Google kicked off Next London — its annual conference centered around Google Cloud Platform (GCP) — with a slew of feature announcements yesterday, including organization policy restrictions and the broad deployment of Alert Center for G Suite. On the heels of that news, the company today took the wraps off a new customer identity and access management (CIAM) platform, context-aware access for GCP, and secure lightweight directory access protocol (LDAP) support for traditional apps and IT infrastructure.
“Expectations have changed,” Google senior manager Karthik Jayachandran said during an early October press briefing. “Users expect agile, mobile work environments across multiple devices, and it’s reshaping how we think about security, access, and control. Admins want to give them this modern, forward-thinking experience, but they don’t want security to be compromised. The perimeter has disappeared.”
That’s where Cloud Identity for Customers and Partners (CICP) comes in. It’s a bit of a mouthful, but the concept is simple: an identity management platform that extends “Google-grade” security to apps, services, and websites.
“You might want to accept passwords or social media credentials,” Jayachandran said. “Cloud Identity allows app developers to focus on their apps by offering multiple ways to integrate authentication. We can protect apps with the cloud — their application becomes just as secure from an authentication and identity standpoint.”
Three components make up the core of CICP: an authentication service, automated threat detection, and a scalable infrastructure.
As Jayachandran explained, CICP’s authentication, which is built on Google’s in-house identity tech and its Firebase app development platform, offers a customizable framework that manages app flows for user sign-up and sign-in. It supports basic email and password authentication, phone numbers, and social media accounts, in addition to more sophisticated schemes like Security Assertion Markup Language (SAML) and OpenID Connect (OIDC). And it’s compatible with a range of client-side software development kits (SDKs) on the web and mobile platforms (on iOS and Android), as well as server-side SDKs, including Node.js, Java, and Python.
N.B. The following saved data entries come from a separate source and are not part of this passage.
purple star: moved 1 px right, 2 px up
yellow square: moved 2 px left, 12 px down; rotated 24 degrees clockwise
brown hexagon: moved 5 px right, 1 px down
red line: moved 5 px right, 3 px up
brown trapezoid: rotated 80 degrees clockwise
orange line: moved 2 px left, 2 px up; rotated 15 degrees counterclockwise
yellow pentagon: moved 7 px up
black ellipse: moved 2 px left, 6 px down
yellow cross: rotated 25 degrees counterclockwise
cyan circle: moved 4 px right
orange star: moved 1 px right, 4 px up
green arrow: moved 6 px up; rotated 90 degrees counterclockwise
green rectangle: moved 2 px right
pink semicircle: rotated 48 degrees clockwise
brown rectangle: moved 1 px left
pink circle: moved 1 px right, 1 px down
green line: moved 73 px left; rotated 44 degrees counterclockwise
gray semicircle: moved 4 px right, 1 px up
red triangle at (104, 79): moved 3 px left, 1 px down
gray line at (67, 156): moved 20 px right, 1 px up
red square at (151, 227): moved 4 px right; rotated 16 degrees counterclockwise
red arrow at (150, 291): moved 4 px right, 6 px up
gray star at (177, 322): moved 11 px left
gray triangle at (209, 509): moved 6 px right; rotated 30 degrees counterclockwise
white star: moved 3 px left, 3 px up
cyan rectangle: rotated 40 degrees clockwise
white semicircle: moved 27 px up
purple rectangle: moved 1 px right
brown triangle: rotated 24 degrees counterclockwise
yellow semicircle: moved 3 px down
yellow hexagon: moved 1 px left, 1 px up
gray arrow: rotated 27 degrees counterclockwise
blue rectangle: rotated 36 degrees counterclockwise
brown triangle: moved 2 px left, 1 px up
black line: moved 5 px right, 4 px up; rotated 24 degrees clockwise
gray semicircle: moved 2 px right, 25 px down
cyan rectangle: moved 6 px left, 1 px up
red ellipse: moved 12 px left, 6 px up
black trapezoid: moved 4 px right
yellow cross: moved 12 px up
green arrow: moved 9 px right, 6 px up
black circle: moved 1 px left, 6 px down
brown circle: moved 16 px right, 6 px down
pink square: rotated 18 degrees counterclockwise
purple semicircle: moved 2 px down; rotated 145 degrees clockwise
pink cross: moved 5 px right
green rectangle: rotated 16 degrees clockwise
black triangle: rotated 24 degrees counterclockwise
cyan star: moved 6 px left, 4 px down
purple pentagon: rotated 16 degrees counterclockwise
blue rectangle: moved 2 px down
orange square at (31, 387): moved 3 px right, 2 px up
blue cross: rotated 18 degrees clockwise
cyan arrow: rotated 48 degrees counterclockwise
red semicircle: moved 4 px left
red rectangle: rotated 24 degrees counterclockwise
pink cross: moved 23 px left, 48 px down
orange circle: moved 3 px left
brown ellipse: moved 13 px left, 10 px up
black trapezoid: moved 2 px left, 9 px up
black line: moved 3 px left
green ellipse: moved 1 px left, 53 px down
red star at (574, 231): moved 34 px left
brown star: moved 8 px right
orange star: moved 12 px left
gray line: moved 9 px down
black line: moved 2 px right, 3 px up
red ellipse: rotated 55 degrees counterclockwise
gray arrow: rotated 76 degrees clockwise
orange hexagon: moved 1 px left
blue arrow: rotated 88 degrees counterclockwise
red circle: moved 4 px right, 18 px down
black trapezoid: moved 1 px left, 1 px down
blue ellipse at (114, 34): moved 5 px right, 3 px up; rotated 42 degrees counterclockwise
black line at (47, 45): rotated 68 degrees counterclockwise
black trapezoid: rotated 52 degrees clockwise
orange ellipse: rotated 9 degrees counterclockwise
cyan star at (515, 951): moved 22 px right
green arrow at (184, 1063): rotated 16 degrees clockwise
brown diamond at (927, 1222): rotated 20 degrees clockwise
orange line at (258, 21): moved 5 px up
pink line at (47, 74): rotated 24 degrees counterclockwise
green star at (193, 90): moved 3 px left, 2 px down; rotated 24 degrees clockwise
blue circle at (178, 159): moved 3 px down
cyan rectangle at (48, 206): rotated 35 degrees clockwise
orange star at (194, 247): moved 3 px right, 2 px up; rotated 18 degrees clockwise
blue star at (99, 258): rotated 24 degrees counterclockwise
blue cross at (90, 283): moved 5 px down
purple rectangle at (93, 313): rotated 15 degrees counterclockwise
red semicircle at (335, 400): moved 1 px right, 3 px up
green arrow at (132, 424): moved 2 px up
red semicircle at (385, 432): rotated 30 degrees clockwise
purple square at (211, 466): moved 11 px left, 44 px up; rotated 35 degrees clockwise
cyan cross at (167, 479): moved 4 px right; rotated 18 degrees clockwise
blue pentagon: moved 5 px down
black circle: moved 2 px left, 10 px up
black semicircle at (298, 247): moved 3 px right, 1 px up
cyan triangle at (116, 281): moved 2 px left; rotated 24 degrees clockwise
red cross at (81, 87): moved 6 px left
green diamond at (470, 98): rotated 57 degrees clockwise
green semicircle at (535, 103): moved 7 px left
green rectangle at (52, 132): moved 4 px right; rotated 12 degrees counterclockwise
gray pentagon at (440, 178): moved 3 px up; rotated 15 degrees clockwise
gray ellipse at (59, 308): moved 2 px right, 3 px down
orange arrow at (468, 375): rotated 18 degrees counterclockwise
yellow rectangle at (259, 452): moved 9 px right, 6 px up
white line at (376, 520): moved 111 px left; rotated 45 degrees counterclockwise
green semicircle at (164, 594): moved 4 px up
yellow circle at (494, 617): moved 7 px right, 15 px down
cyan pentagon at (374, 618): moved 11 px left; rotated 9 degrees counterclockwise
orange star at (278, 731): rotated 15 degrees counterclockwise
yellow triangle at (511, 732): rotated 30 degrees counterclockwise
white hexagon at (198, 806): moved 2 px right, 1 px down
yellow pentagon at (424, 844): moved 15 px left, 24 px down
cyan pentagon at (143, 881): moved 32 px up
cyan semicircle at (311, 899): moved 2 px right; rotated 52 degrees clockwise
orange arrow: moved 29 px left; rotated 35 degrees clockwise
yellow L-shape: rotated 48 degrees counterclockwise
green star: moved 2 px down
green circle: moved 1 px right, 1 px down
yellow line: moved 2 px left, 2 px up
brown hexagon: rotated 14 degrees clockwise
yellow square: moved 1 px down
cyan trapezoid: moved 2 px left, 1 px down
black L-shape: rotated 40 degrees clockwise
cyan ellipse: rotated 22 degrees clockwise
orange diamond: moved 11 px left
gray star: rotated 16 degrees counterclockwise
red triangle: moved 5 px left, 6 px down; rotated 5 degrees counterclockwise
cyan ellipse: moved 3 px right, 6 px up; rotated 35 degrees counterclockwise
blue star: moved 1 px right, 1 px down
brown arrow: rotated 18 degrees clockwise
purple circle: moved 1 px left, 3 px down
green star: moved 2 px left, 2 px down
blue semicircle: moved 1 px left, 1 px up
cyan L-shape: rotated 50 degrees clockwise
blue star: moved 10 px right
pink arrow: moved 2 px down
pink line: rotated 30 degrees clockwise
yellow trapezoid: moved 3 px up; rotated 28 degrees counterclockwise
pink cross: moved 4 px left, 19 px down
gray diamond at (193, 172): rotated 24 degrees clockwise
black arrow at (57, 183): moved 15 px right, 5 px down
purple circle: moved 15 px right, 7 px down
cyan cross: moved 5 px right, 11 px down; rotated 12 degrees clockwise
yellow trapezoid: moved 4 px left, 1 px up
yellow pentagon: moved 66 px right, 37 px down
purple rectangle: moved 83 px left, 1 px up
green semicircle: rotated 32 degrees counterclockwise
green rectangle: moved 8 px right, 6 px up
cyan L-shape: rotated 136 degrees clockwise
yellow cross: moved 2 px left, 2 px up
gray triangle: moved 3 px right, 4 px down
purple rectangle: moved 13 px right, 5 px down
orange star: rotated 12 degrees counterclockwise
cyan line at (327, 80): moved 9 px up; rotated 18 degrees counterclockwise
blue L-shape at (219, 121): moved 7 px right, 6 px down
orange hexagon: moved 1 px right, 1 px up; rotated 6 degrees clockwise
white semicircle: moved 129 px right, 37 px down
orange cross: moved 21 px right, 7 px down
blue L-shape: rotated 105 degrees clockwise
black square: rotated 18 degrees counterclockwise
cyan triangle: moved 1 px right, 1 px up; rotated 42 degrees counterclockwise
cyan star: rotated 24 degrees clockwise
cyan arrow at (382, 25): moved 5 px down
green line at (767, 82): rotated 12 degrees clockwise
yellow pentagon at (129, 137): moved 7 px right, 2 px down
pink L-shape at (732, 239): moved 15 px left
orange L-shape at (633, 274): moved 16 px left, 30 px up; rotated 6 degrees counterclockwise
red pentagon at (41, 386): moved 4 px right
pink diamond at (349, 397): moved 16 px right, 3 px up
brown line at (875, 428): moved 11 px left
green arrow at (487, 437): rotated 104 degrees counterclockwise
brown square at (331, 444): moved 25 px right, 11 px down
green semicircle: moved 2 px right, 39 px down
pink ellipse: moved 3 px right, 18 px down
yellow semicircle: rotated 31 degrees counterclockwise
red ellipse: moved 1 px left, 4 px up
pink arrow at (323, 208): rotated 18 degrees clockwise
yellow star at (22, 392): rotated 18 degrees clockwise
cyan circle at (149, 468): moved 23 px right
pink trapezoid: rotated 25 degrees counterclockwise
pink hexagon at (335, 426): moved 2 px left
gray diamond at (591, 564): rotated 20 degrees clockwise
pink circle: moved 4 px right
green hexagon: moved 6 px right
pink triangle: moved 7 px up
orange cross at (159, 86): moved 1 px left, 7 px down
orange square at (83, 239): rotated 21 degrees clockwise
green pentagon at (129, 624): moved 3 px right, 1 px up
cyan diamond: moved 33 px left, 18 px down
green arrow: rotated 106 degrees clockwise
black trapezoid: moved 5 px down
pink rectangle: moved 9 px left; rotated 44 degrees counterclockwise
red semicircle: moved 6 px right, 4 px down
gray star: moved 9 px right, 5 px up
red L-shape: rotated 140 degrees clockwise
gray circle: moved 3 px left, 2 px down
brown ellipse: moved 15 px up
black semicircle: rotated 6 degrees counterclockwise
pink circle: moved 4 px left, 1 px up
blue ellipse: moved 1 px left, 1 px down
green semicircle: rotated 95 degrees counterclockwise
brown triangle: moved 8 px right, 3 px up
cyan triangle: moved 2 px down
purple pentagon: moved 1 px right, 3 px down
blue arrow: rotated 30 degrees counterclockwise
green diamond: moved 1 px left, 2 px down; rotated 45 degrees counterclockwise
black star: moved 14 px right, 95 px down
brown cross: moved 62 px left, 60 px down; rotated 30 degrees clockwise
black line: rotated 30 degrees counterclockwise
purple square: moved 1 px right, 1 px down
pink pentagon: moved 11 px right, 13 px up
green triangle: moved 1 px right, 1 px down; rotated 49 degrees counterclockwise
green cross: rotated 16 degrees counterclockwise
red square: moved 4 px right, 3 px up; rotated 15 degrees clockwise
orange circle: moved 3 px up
Automated threat detection — CICP’s second pillar — leverages Google’s cloud intelligence to detect signs that an account might be compromised. (In the future, it’ll enable two-factor authentication in CICP.) Meanwhile, on the scalability side, Jayachandran said CICP will include “enterprise-grade availability” and technical support at launch.
“If an access request is coming in from a bad IP or a bad website, an admin doesn’t need to go in and block it manually,” he said. “We automatically take care of that.”
Cloud Identity was actually introduced in June 2017 in G Suite, but it launches this week as a standalone package. It’ll be available in public beta in the coming weeks.
In July, Google debuted context-aware access, a feature that gives customers using GCP’s VPC Service Controls the ability to impose conditional policies around GCP APIs, resources, G Suite, and third-party applications. Essentially, it enables admins to allow or deny access based on users’ identity, location, device security status, and context.
“We look at who the employee is and what they’re trying to access,” Jayachandran said. “We have eight services with more than a billion users … We’re good at crawling the web and finding bad websites. You don’t have to worry about getting hacked.”
As previously announced, Google’s bringing those features to Cloud Identity-Aware Proxy (IAP) customers in beta. Starting today, eligible accounts can manage access to web apps hosted on GCP by context in addition to identity.
“For example,” Karthik Lakshminarayanan, director of product management at Google, wrote in a blog post, “IT and security teams can … restrict access to their apps only from specific countries in Europe.”
LDAP in Cloud Identity
For the uninitiated, Lightweight Directory Access Protocol (LDAP) is an internet protocol that apps and hardware devices use to look up data stored remotely. A number of businesses rely on it, Lakshminarayanan notes, but often at the cost of integration with software-as-a-service (SaaS) apps.
“Enabling users to access SaaS and traditional apps in a simple manner is challenging and typically requires IT teams to maintain two identity management systems,” he said.
Google’s answer is LDAP in Cloud Identity, which lets LDAP-based apps and servers tap into GCP’s identity management platform regardless of whether they’re deployed on-premises or in the cloud. Google claims that virtually any app with support for LDAP over SSL, including those that lean on legacy identity infrastructure, such as Microsoft Active Directory, is compatible with secure LDAP.
“This means that people can use the same Cloud Identity credentials they use to log into services like G Suite and other SaaS apps to log into traditional applications,” Lakshminarayanan said. “Another benefit is that administrators can now manage it all in one place.”
Among Google’s LDAP in Cloud Identity launch partners are Aruba Networks (HPE), Itopia, JAMF, Jenkins (Cloudbees), OpenVPN, PaperCut, pfSense (Netgate), Puppet, Sophos, Splunk, and Doctor on Demand.
Google says it’ll start rolling out globally to Cloud Identity and G Suite customers in the weeks ahead.
“We have been hard at work to deliver expanded identity and security capabilities to our customers,” Lakshminarayanan said. “We believe that keeping identity and access secure is critical for businesses to move forward, and we’ll continue to deliver innovative ways to help customers gain peace of mind.”